A new federal database of hospital prices shows adjacent hospitals charging up to a $200,000 difference for the same procedure. Secretary of Health and Human Services Kathleen Sebelius, who spearheaded a new transparency initiative to reveal traditionally secretive hospital bills stated that, “Average inpatient charges for services a hospital may provide in connection with a joint replacement range from a low of $5,300 at a hospital in Ada, Oklahoma, to a high of $223,000 at a hospital in Monterey Park, California. Even within the same geographic area.”

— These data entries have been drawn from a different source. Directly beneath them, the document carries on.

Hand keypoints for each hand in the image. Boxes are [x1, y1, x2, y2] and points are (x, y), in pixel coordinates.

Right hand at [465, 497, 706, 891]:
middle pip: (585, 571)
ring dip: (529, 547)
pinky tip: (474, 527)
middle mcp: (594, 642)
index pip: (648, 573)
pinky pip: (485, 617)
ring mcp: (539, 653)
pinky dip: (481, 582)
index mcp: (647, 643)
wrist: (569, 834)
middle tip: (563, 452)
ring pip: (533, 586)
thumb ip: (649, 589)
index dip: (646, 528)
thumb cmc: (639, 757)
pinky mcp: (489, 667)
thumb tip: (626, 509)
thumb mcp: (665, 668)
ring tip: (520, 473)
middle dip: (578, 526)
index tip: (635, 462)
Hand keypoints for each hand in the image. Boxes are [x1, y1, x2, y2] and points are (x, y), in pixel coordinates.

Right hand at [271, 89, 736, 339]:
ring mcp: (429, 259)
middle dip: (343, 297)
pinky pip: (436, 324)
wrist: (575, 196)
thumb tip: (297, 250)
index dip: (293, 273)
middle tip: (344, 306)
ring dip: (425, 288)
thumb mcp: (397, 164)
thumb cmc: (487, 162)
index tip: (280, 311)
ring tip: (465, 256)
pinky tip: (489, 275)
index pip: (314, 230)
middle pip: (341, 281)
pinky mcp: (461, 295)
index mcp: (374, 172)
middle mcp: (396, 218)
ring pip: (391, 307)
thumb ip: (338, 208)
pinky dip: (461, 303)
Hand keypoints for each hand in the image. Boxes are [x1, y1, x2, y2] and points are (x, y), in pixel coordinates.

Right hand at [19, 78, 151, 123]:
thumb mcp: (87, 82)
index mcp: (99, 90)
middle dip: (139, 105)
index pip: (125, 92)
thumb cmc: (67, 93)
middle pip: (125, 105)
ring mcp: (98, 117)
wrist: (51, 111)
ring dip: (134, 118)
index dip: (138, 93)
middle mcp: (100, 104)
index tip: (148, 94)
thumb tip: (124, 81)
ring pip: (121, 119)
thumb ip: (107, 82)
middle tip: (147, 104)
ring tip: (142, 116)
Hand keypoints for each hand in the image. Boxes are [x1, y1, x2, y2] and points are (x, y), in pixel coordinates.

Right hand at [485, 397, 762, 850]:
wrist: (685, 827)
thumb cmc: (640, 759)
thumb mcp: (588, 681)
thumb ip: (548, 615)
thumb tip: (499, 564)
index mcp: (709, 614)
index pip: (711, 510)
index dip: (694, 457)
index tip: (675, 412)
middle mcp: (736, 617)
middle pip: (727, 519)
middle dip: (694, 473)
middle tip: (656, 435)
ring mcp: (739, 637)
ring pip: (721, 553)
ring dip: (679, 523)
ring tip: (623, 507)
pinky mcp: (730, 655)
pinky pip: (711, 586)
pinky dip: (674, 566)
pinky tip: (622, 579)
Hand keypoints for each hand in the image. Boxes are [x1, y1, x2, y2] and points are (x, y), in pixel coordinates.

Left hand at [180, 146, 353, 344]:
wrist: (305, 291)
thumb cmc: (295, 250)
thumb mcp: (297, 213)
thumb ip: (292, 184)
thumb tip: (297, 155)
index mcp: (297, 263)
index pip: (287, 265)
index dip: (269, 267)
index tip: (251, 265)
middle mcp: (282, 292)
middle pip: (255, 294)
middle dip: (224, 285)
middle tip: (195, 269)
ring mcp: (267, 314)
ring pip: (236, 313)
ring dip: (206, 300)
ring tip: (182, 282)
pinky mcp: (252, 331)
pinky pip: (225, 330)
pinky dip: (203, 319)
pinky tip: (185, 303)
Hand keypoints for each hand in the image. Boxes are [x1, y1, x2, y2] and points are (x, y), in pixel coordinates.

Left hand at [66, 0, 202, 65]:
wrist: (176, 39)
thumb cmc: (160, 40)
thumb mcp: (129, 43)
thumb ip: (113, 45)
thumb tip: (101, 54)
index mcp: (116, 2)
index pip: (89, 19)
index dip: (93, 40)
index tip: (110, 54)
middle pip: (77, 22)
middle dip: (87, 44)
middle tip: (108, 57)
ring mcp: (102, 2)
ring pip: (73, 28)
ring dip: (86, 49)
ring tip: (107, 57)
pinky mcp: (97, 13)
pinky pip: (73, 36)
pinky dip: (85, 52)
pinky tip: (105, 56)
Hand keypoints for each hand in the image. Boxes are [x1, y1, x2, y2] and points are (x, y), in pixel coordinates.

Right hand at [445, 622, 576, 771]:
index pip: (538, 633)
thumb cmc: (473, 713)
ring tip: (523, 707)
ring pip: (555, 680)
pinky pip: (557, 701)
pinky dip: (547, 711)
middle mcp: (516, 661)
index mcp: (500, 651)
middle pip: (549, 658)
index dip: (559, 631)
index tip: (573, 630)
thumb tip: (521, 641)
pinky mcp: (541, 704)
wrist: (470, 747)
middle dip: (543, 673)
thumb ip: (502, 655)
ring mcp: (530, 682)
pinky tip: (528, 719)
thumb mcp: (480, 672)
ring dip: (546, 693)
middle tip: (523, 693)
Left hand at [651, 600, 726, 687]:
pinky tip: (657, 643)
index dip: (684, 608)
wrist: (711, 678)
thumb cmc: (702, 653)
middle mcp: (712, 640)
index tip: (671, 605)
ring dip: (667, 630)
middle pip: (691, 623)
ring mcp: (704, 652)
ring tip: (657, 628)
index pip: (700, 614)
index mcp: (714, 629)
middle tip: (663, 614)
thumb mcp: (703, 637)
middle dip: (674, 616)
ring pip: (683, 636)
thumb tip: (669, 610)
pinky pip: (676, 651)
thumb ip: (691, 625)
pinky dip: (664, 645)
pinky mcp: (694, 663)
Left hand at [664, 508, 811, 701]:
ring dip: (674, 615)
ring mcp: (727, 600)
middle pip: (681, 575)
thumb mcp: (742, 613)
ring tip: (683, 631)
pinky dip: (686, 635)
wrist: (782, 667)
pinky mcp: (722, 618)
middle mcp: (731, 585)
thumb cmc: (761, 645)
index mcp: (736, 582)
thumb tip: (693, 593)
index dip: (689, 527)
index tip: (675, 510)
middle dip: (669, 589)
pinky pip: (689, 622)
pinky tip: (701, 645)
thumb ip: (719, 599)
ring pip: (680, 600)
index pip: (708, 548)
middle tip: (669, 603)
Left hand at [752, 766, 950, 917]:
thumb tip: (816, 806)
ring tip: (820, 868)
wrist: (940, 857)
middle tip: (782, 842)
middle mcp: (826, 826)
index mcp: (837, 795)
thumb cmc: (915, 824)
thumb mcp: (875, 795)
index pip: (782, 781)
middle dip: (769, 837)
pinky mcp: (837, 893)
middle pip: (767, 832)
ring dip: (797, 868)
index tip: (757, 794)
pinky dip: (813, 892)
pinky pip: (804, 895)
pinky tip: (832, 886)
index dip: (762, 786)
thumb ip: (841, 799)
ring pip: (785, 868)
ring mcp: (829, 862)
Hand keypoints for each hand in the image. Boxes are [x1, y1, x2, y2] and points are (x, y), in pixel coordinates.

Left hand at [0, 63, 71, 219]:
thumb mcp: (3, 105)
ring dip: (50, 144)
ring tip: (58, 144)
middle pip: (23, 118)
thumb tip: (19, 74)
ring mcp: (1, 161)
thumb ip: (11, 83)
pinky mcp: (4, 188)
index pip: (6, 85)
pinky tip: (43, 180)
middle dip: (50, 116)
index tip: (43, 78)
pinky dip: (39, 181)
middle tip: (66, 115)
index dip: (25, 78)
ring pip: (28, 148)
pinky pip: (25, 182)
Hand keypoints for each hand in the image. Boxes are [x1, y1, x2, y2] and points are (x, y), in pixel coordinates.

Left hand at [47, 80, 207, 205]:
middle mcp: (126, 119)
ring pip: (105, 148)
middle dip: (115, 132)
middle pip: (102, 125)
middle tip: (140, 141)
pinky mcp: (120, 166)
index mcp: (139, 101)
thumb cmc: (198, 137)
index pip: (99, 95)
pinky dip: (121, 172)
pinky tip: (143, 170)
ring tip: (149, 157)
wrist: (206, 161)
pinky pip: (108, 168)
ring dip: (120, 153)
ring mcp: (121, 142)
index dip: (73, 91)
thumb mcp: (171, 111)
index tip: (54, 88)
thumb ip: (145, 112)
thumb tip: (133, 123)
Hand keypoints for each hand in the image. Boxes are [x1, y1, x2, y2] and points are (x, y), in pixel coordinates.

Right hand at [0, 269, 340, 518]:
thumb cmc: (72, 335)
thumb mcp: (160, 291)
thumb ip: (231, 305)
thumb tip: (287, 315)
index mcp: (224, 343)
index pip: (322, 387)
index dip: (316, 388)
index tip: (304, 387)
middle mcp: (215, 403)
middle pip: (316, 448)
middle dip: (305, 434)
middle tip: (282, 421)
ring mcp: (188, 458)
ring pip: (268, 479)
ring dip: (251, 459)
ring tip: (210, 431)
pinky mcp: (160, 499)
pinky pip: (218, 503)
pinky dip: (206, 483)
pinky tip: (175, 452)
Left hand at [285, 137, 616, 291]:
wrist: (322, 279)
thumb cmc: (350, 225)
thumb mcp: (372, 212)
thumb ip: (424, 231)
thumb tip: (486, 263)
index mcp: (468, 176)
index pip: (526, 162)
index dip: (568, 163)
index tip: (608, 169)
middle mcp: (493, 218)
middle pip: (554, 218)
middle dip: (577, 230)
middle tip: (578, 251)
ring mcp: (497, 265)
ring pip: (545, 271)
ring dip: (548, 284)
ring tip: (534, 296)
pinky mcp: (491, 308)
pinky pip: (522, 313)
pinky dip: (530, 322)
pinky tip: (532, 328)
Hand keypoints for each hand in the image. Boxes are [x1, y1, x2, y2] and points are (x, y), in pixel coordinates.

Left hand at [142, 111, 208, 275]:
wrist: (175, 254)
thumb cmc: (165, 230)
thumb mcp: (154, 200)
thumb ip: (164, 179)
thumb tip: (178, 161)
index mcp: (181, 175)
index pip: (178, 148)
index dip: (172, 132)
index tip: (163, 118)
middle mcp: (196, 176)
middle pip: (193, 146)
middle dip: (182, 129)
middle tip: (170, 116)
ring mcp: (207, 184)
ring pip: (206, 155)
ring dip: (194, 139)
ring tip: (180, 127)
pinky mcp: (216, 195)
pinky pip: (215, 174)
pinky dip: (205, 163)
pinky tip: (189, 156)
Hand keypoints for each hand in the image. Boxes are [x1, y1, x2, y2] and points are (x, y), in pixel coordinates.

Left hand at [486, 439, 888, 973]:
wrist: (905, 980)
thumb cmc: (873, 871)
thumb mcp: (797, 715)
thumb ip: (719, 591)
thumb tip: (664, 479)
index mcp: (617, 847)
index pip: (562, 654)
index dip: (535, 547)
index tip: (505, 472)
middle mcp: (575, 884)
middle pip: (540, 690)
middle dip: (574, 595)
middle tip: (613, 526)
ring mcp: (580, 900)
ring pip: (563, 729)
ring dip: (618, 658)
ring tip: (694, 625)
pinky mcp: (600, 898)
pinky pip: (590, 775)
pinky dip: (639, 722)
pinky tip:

There is some debate about how much is actually being paid by patients, insurance providers and the government. “It’s true that Medicare and a lot of private insurers never pay the full charge,” said assistant professor at the University of California at San Francisco Medical School, Renee Hsia, “But you have a lot of private insurance companies where the consumer pays a portion of the charge. For uninsured patients, they face the full bill. In that sense, the price matters.”
Another possible explanation for these drastic differences in price may be quality. Some patients might be perfectly willing to spend an extra $100,000 on an operation assuming “you get what you pay for.” But, it’s not clear whether that’s the case, because there is no data correlating patient outcomes with price. New websites have been developed to give patients rankings of medical quality at different facilities. One example would be the site Healthtap which allows patients to anonymously seek free public medical advice from a community of doctors who are active on its forums. Like many social media sites, the more likes a doctor gets, the better he is viewed among his peers.
Still much more transparency is needed to accurately assess whether the difference in quality is worth the extra cost.
The Center for Medicare and Medicade Services released a public spreadsheet for the top 100 most frequently billed procedures in more than 3,000 hospitals around the country.
As compiled by the Washington Post’s Sarah Kliff and Dan Keating:
- Ventilator: $115,00 George Washington University vs. $53,000 at Providence (5.4 miles distance)
- Lower limb replacement: $117,000 at Richmond CJW Medical Center vs. 25,600 at Winchester Medical Center
- Pneumonia: $124,051 in Philadelphia vs. $5,093 in Water Valley, Mississippi.